» Work to do
Can you express each line of the material below as a row in a Markdown table with the columns "No." and "Text," skipping blank lines? Leave the pictures out of your answer.

Collected data entries
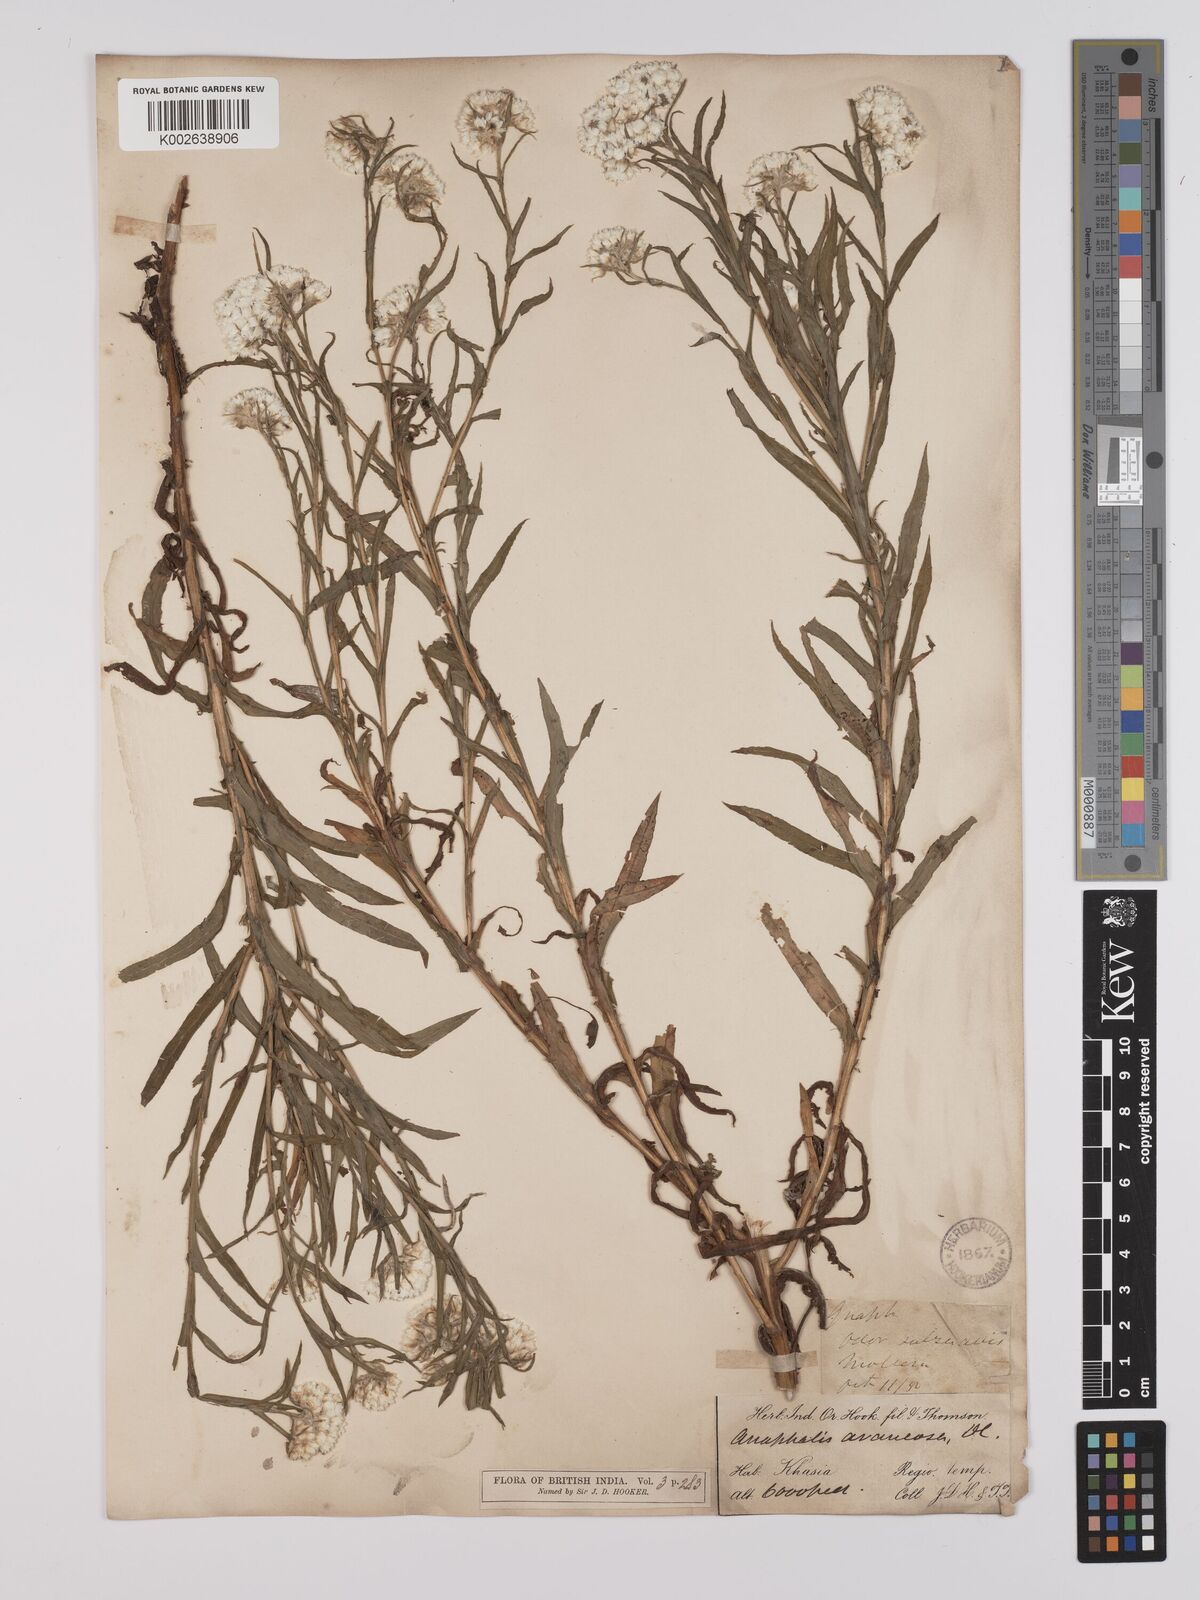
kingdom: Plantae
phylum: Tracheophyta
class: Magnoliopsida
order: Asterales
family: Asteraceae
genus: Anaphalis
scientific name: Anaphalis busua
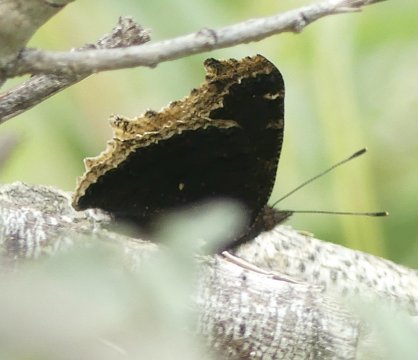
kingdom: Animalia
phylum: Arthropoda
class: Insecta
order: Lepidoptera
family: Nymphalidae
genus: Nymphalis
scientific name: Nymphalis antiopa
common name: Mourning Cloak
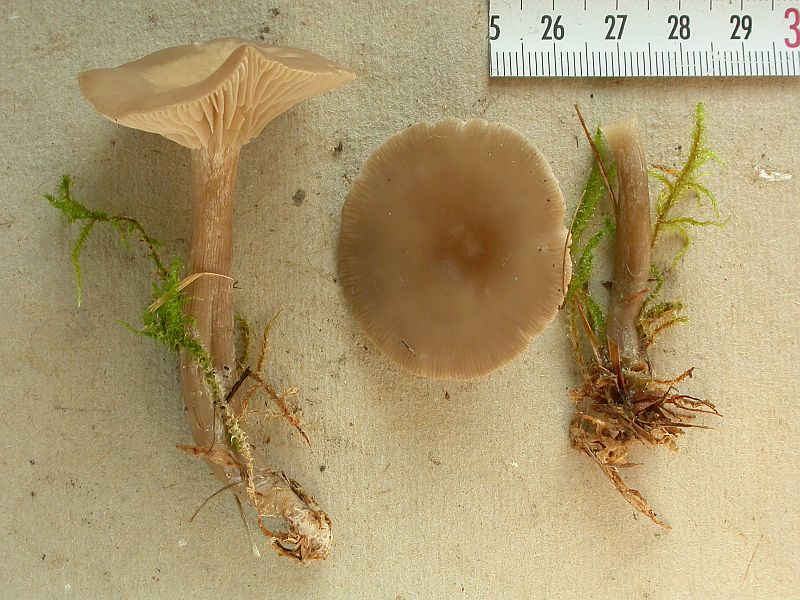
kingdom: Fungi
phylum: Basidiomycota
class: Agaricomycetes
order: Agaricales
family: Tricholomataceae
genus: Clitocybe
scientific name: Clitocybe metachroa
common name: grå tragthat
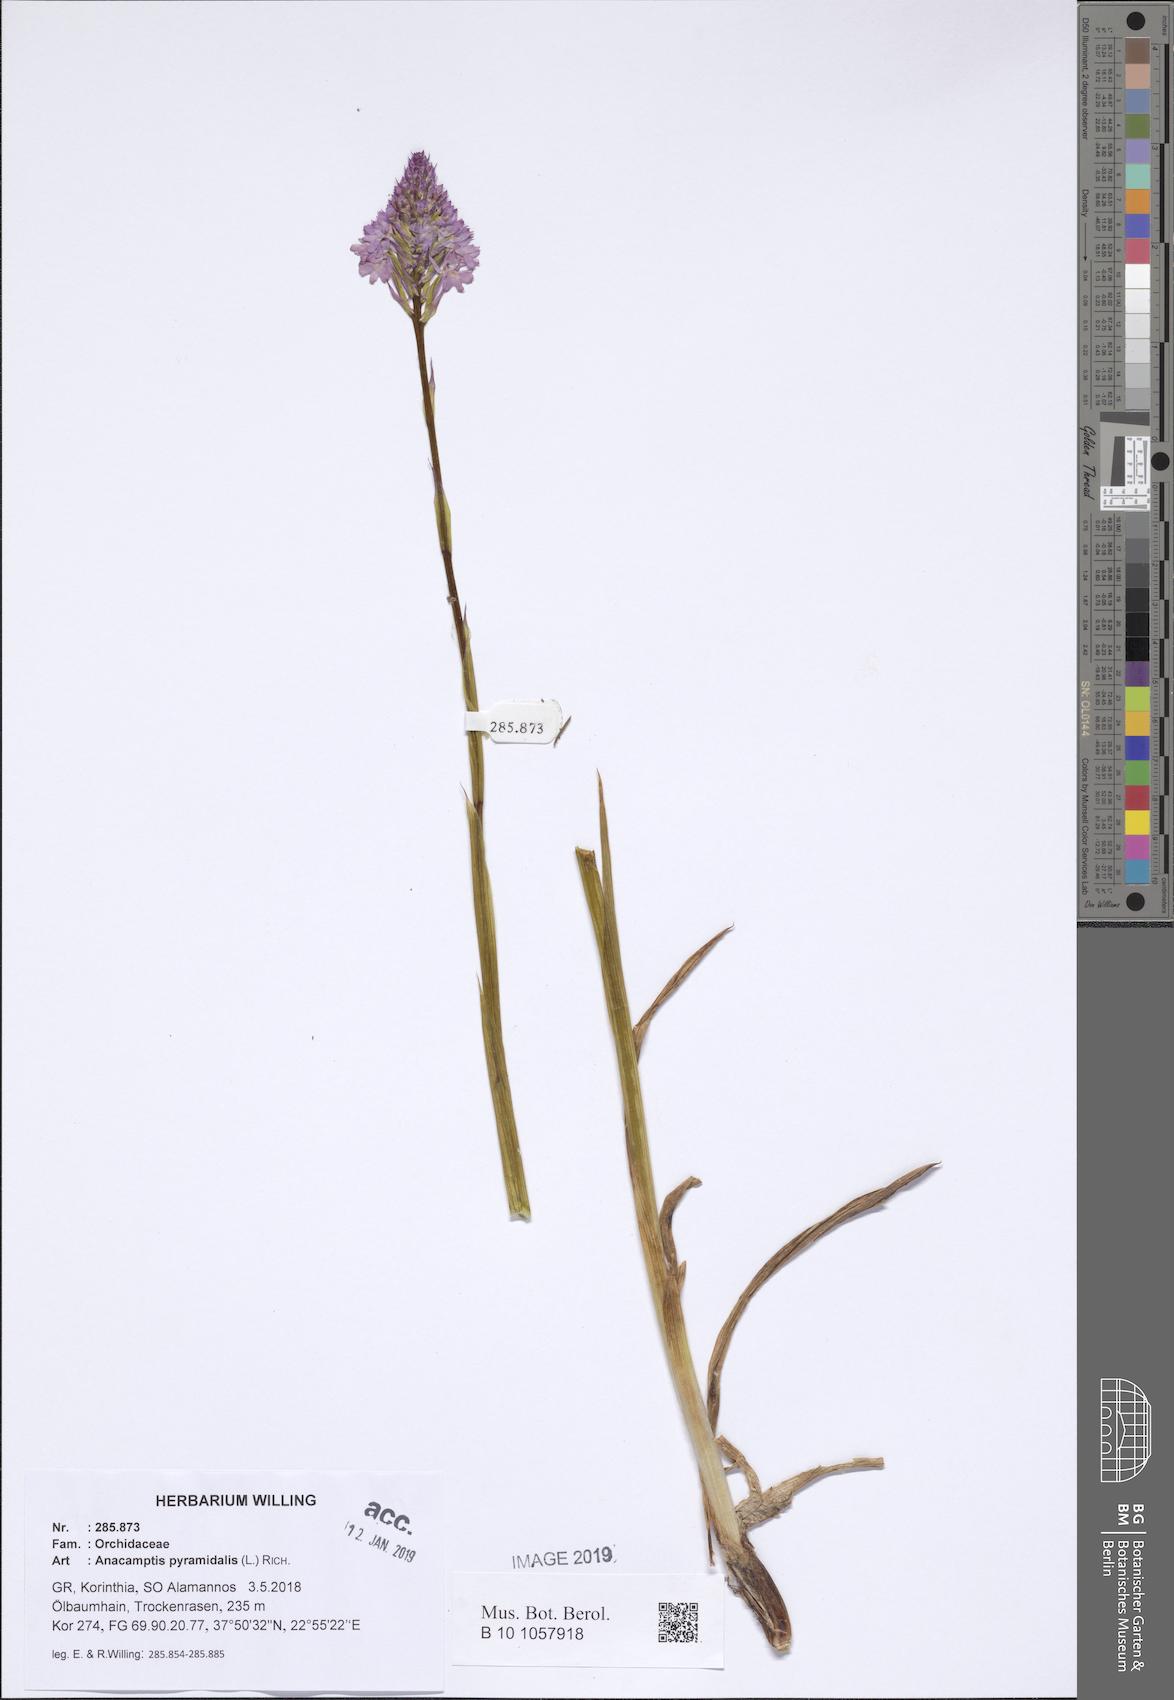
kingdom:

» Answer to this task
| No. | Text |
|---|---|
| 1 | kingdom: Plantae |
| 2 | phylum: Tracheophyta |
| 3 | class: Magnoliopsida |
| 4 | order: Asterales |
| 5 | family: Asteraceae |
| 6 | genus: Anaphalis |
| 7 | scientific name: Anaphalis busua |
| 8 | kingdom: Animalia |
| 9 | phylum: Arthropoda |
| 10 | class: Insecta |
| 11 | order: Lepidoptera |
| 12 | family: Nymphalidae |
| 13 | genus: Nymphalis |
| 14 | scientific name: Nymphalis antiopa |
| 15 | common name: Mourning Cloak |
| 16 | kingdom: Fungi |
| 17 | phylum: Basidiomycota |
| 18 | class: Agaricomycetes |
| 19 | order: Agaricales |
| 20 | family: Tricholomataceae |
| 21 | genus: Clitocybe |
| 22 | scientific name: Clitocybe metachroa |
| 23 | common name: grå tragthat |
| 24 | kingdom: |